German soldiers who have completed their term of deployment in Afghanistan wait for their luggage to go through a security check before their flight back to Germany at the air base in Termez in April 2010.

Germany says it will close its air base in Uzbekistan, shutting the last Western military installation in former Soviet Central Asia.

The base in the town of Termez, which has provided support for German and other NATO forces in neighboring Afghanistan since 2001, will be closed by the end of 2015, the German military said on October 14.

About half of the base's 41 German personnel left Termez earlier this month, the military said, and German forces in northern Afghanistan have been relaying on the U.S. transport flights since August.

"Termez right now is just a backup. We are not effectively using it right now, that's the reason why we are closing it," German Foreign Military Operations Command spokesman Dominik Wullers told RFE/RL.

"Some [personnel] will be transferred to Mazar-e Sharif in Afghanistan where we have our base, while others will relocate to Germany," Wullers added.

The military, however, didn't rule out the possibility of German forces returning to the base in the southern Uzbek border town.

It said a group of German specialists would arrive in Termez on October 18 and take steps that would enable the base to be used at short notice if such a decision were made.

Established at the end of 2001, the Termez air base was one of a handful of military installations opened by NATO member states in Central Asia to aid military operations in Afghanistan after the U.S.-led invasion that followed the terror attacks on the United States on September 11, 2001.

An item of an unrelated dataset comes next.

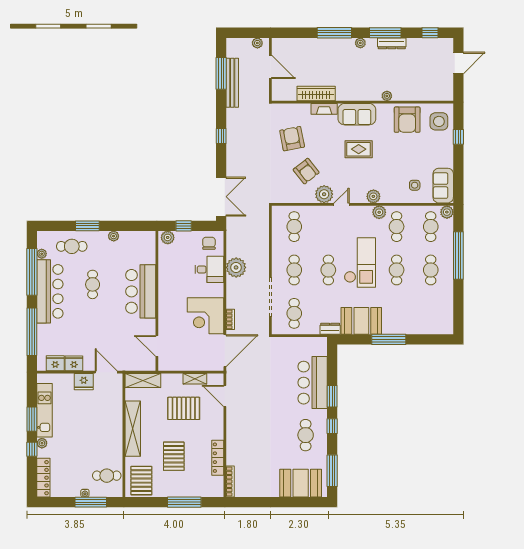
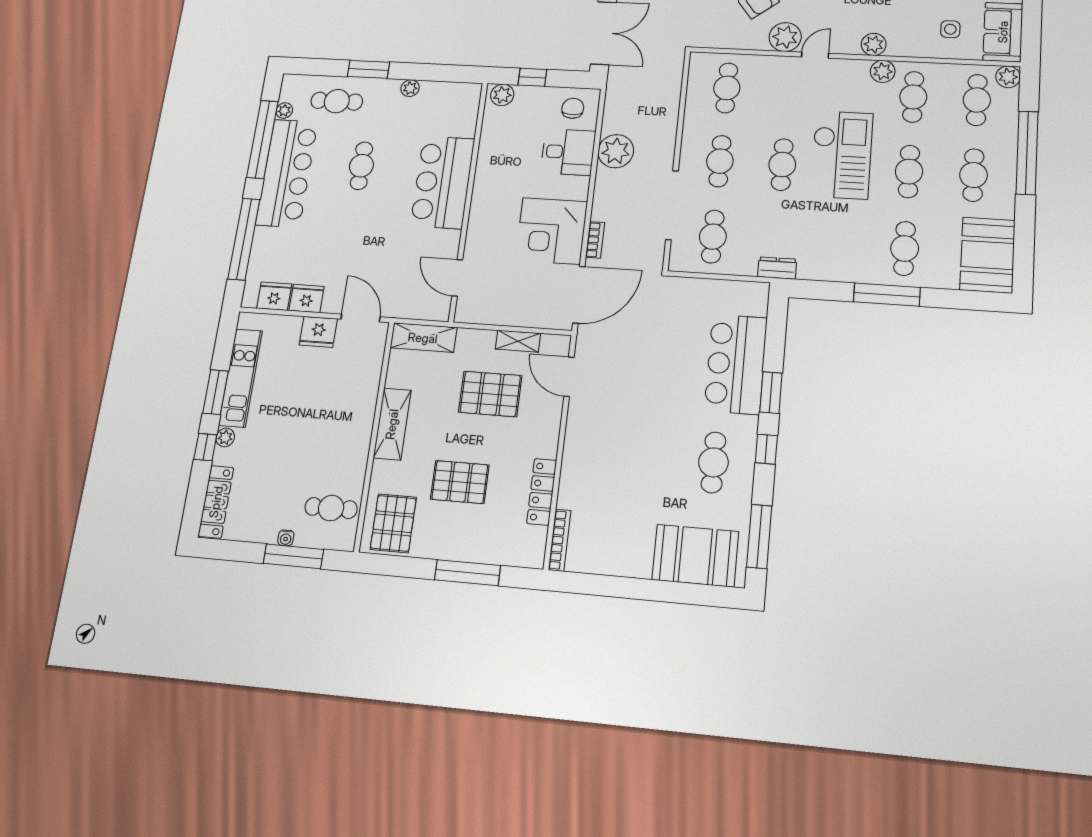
cafe table: (397, 313) -> (905, 248), added
booth: (361, 321) -> (988, 255), moved, turned 90
shelving: (133, 429) -> (392, 424), width x0.68
pallet: (174, 456) -> (460, 482), turned 90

But most foreign troops withdrew from Afghanistan by the end of last year, decreasing the need for the bases, and Central Asian states appear to have faced pressure from Russia to lessen the Western military presence on their soil.

The German air base had been the only Western military base in Uzbekistan since the closure of the U.S. Karshi-Khanabad air base in 2005. The U.S. lease for its Manas air base in Kyrgyzstan expired last year, and a French air base at the airport in Dushanbe, Tajikistan, also closed in 2014.

Germany currently has 850 troops in Afghanistan as part of NATO's 12,500-strong residual force, which is made up mostly of U.S. troops.

The United States had planned to pull almost all of its 9,800 troops out by the end of 2016, but is now expected to leave 5,500 in the country at least through 2017.

Germany and Uzbekistan had extended the lease of the Termez base in 2014 but the price and the expiration date were not made public.

Regional media reported at the time that Uzbekistan had tried to raise the rent, which had been estimated at between $11.5 million and $17 million.

Human rights groups have accused Germany of turning a blind eye to Uzbekistan's poor human rights record.

Autocratic Uzbek President Islam Karimov has been in power since the Soviet era and tolerates little dissent.